You just got that brand new shiny Nintendo Switch but now you are trying to figure out what else to do with it. We know that you are looking forward to some incredible games and many are hopeful that with future updates, we may get some streaming options as well. You also want to avoid some of the horror stories that others have gone through less than a week after launch.
We have culled together some of the best ways to get what you can out of the Switch while Nintendo gets the their new console up and rolling. Also as with any tips that you read below, your miles may vary and we are not responsible for any damages that it may cause to your unit.
Protect your screen
For anyone that owns any type of tablet device that they are rough on, getting a screen protector should be a top priority.
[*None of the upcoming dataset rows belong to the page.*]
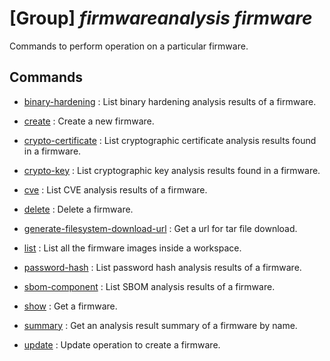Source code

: # [Group] _firmwareanalysis firmware_

Commands to perform operation on a particular firmware.

## Commands

- [binary-hardening](/Commands/firmwareanalysis/firmware/_binary-hardening.md)
: List binary hardening analysis results of a firmware.

- [create](/Commands/firmwareanalysis/firmware/_create.md)
: Create a new firmware.

- [crypto-certificate](/Commands/firmwareanalysis/firmware/_crypto-certificate.md)
: List cryptographic certificate analysis results found in a firmware.

- [crypto-key](/Commands/firmwareanalysis/firmware/_crypto-key.md)
: List cryptographic key analysis results found in a firmware.

- [cve](/Commands/firmwareanalysis/firmware/_cve.md)
: List CVE analysis results of a firmware.

- [delete](/Commands/firmwareanalysis/firmware/_delete.md)
: Delete a firmware.

- [generate-filesystem-download-url](/Commands/firmwareanalysis/firmware/_generate-filesystem-download-url.md)
: Get a url for tar file download.

- [list](/Commands/firmwareanalysis/firmware/_list.md)
: List all the firmware images inside a workspace.

- [password-hash](/Commands/firmwareanalysis/firmware/_password-hash.md)
: List password hash analysis results of a firmware.

- [sbom-component](/Commands/firmwareanalysis/firmware/_sbom-component.md)
: List SBOM analysis results of a firmware.

- [show](/Commands/firmwareanalysis/firmware/_show.md)
: Get a firmware.

- [summary](/Commands/firmwareanalysis/firmware/_summary.md)
: Get an analysis result summary of a firmware by name.

- [update](/Commands/firmwareanalysis/firmware/_update.md)
: Update operation to create a firmware.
There have been a few reports out there about people scratching their screen on the dock which means if some of you are that careless by not properly docking your Switch, you should get one ASAP. iMore has a few suggested purchasing ideas.
Another suggestion as well, is to get a carry case if you are on the go and you carry a lot of things in your backpack or bag.
Get a replacement dock
In relation to our last tip, if you want to avoid screen damage, several companies online have docks that are different from Nintendo’s dock. One company, Hori, offers a solution in which your Switch is placed on a stand. Sure it may not be as ‘elegant’ as Nintendo’s dock in which you simply slide it in and connect but on the other hand, this solution won’t scratch your screen.
Let’s go see what’s in the Japanese eStore!
Many 3DS fans enjoyed the idea that they could buy certain games via the Japanese eStore and the same setup is available on the Switch since it’s not region locked.The first thing you have to do is sign up for an account which is really easy. Once you are set up, you can go right in. Of course problem number one is if you don’t know Japanese, you won’t know what you are getting. The larger problem (as if the language barrier wasn’t enough!) is the Japanese eStore won’t accept most American credit cards online. There is however, a solution to buying eStore credits for the Japanese eStore.
Big thanks to Pancho Joshi for creating a video which gives gamers a step by step breakdown of navigating the eStore and also pointing players to Play Asia to purchase eStore credits. Players also should know, make sure that you buy the Japanese Nintendo eStore cards to get the code. DO NOT buy the American ones. The store also accepts Pay Pal in case you don’t trust the site with your credit information. Once you have that all set up, you can check out a few Neo Geo classics, Puyo Puyo Tetris as well as a few other titles.
UPDATE: The US eStore has updated with a few titles that earlier could only be found in the Japanese eStore. Go check it out now to see what you can find!
Don’t skin your Switch just yet
This warning came from Reddit where a user by the name of dbrand warned that using skins on your Switch can damage the Joy Cons as the adhesives will cause a lot of wear and tear. Several other sites have reported this as well.
Use a keyboard with your Switch
The onscreen keyboard can be a pain to use at this time but it looks like one user has figured out how to hook up a keyboard to the Switch which will be really useful should Nintendo decides to include a web browser one day.
Fixing that nagging Left Joy-Con
This final tip really reinforces that “you are solely responsible for any damages” disclaimer. A Youtube user, by the name of Spawn Wave cracked open his controller and fixed the problem that people are having with the controlled disconnecting. This was done at the expense of voiding the warranty.